-- Passage provided --

<<<<

12 of 21 people found the following review helpful:
5.0 out of 5 stars
Fascinating AND Frustrating,
By
This review is from: Waiting to Forget: A Motherhood Lost and Found (Paperback)
I am a 54 year old birth mother who surrendered a daughter in 1969 and was recently reunited with her.I found this book fascinating but often had the urge to tell Ms. Moorman to wake up. In many ways, she never "got it", namely that she, as well as the rest of us birth parents, was manipulated and exploited by a system that found it good business to procure babies to infertile couples who seemed to believe that they were entitled to a baby whether or not nature intended to cooperate. To the end, she continues to feel unentitled to her own child. To witness, the sickening ending where she expressed such delirious happiness at getting one lone letter from her son declining contact. This is satisfaction? Give me a break! Exactly what did she believe she had accomplished ? She still did not know her son's name or whereabouts and he did not want to meet her ! Hardly a cause for celebration. One particular passage caused me great satisfaction however. This is where she recounts having been asked by someone if she had ever given any thought to the plight of adoptive parents who wanted so much to have a child. She stated that this is no reason to appropriate someone else's child. As a parallel, would it occur to anyone to ask a married woman if she ever gave any thought to the plight of the single women who would love to find a husband? No. And to paraphrase Ms. Moorman, even if I had no husband and wanted to get one, it would never occur to me to take yours even if I was told that I was welcomed to do so. To the end, Ms. Moorman does not realize that it is HER child, not the adoptive parents' child. The adoptive parents may have taken in the child and raised and nurtured it, they may love the child and the child may love them in return, but it is NOT their child. That is the very simple bottom line of this matter. Unfortunately Ms. Moorman has missed the point and still comes across as the unassertive and docile teenager she once was. She has stopped short of true consciousness.

>>>>

-- Exercise details --
List every number written in figures in the book review, in the order they appear. The records that come next are separate material and have no connection to the book review.

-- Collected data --
<<<<

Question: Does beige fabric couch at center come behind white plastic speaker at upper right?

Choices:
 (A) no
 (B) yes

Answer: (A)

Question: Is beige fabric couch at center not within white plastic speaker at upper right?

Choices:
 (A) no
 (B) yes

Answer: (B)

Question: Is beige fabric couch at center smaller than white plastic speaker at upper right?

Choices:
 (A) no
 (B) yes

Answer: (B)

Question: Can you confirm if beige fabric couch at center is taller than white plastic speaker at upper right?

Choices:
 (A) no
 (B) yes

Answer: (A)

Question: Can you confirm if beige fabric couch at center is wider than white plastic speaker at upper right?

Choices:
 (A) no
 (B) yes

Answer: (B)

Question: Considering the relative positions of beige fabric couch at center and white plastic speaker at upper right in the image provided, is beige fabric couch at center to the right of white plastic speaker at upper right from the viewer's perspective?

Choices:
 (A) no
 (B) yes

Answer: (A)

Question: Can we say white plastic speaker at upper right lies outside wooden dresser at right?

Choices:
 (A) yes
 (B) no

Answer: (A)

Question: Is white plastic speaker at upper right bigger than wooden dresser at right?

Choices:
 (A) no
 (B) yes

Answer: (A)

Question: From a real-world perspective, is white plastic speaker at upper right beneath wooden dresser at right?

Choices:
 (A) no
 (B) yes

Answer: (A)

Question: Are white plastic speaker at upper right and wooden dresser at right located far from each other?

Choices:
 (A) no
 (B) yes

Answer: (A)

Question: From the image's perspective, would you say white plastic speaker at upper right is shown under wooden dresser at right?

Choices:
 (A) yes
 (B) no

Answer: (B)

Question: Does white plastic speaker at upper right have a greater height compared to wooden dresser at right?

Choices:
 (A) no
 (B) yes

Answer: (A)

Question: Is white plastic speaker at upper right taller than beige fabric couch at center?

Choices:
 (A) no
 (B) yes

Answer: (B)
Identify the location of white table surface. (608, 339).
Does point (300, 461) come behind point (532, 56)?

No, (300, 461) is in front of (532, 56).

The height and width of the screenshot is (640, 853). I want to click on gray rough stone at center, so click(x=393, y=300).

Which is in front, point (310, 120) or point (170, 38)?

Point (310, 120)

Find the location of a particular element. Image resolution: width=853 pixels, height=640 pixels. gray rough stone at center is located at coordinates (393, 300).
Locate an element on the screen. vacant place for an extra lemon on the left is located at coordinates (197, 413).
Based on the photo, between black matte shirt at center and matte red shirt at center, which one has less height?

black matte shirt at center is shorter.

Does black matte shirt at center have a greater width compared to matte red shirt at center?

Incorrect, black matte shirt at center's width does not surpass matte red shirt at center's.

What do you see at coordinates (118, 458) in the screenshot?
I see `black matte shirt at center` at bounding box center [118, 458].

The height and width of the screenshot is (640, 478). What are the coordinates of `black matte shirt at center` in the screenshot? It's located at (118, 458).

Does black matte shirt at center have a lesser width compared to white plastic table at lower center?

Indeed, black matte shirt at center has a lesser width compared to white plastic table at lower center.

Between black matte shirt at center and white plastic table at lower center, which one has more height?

>>>>

-- Solution to this task --
12, 21, 5.0, 5, 54, 1969